Zwar hätten die wichtigsten Untersuchungen sich auf Arbeiter konzentriert, die besonders stark Dieselabgasen ausgesetzt sind, erklärte Kurt Straif, Chef des IARC. Aber man habe anhand von anderen krebserregenden Stoffen gelernt, dass diese Studien auf Risiken für die Allgemeinbevölkerung hinweisen. "Deshalb ist es notwendig, Maßnahmen zu treffen, die die Belastung sowohl von Arbeitern als auch der Bevölkerung verringern", fordert Straif.
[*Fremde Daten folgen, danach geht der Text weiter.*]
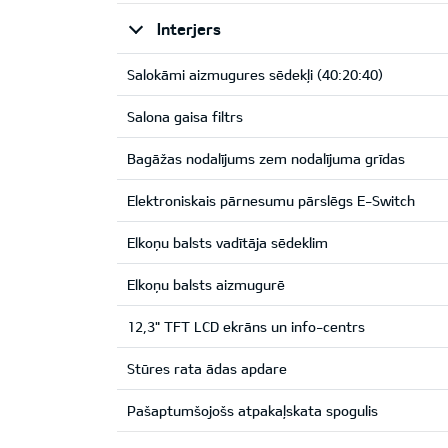
Interjers
Salokāmi aizmugures sēdekļi (40:20:40)
Salona gaisa filtrs
Bagāžas nodalījums zem nodalījuma grīdas
Elektroniskais pārnesumu pārslēgs E-Switch
Elkoņu balsts vadītāja sēdeklim
Elkoņu balsts aizmugurē
12,3" TFT LCD ekrāns un info-centrs
Stūres rata ādas apdare
Pašaptumšojošs atpakaļskata spogulis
Große Nachfrage nach Dieselfahrzeugen

In Europa, insbesondere auch in Deutschland, war die Nachfrage nach Dieselfahrzeugen in der Vergangenheit deutlich gestiegen. Hier fahren nicht nur Lastkraftwagen, sondern auch etliche Privatautos mit Dieselkraftstoff. Ihr Anteil an den neu zugelassenen Pkws lag laut Kraftfahrt-Bundesamt 2011 bei mehr als 47 Prozent, seit 2001 schwankt der Wert zwischen etwa 30 und fast 48 Prozent.

Obwohl in den vergangenen zwanzig Jahren vor allem in Europa und Nordamerika viel getan wurde, die Emissionen aus den einzelnen Fahrzeugen zu reduzieren, führt diese Zunahme dazu, dass der Ausstoß gefährlicher Rußpartikel insgesamt noch immer deutlich steigt. Schätzungen des Umweltbundesamtes etwa sprechen von einer Erhöhung um den Faktor 2,3 bis 2020.

Bis 2010 wurde an verkehrsnahen Messstellen trotz der Senkung der Abgasgrenzwerte keine Verringerung der Feinstaubkonzentrationen festgestellt. Der Anteil der besonders gefährlichen ultrafeinen Rußpartikel aus Dieselfahrzeugen hatte sogar zugenommen. Wie viel die vom EU-Parlament beschlossene strengere Euro-5-Abgasnorm für Pkw, die seit 2011 gilt, und die Euro-6-Norm für Lkw (ab 2013 wirksam) bringen, muss sich noch zeigen.

Die WHO empfiehlt nun weitere Veränderungen sowohl in Bezug auf Dieseltreibstoffe selbst - etwa eine deutliche Verringerung des Schwefelanteils - als auch an den Motoren. Diese sollten den Kraftstoff effizienter verbrennen und weniger Abgase ausstoßen. Es könne allerdings Jahre dauern, bis die derzeit verwendeten Treibstoffe und Fahrzeuge ersetzt sind - "insbesondere in den weniger entwickelten Ländern, wo die Vorgaben gegenwärtig weniger streng sind".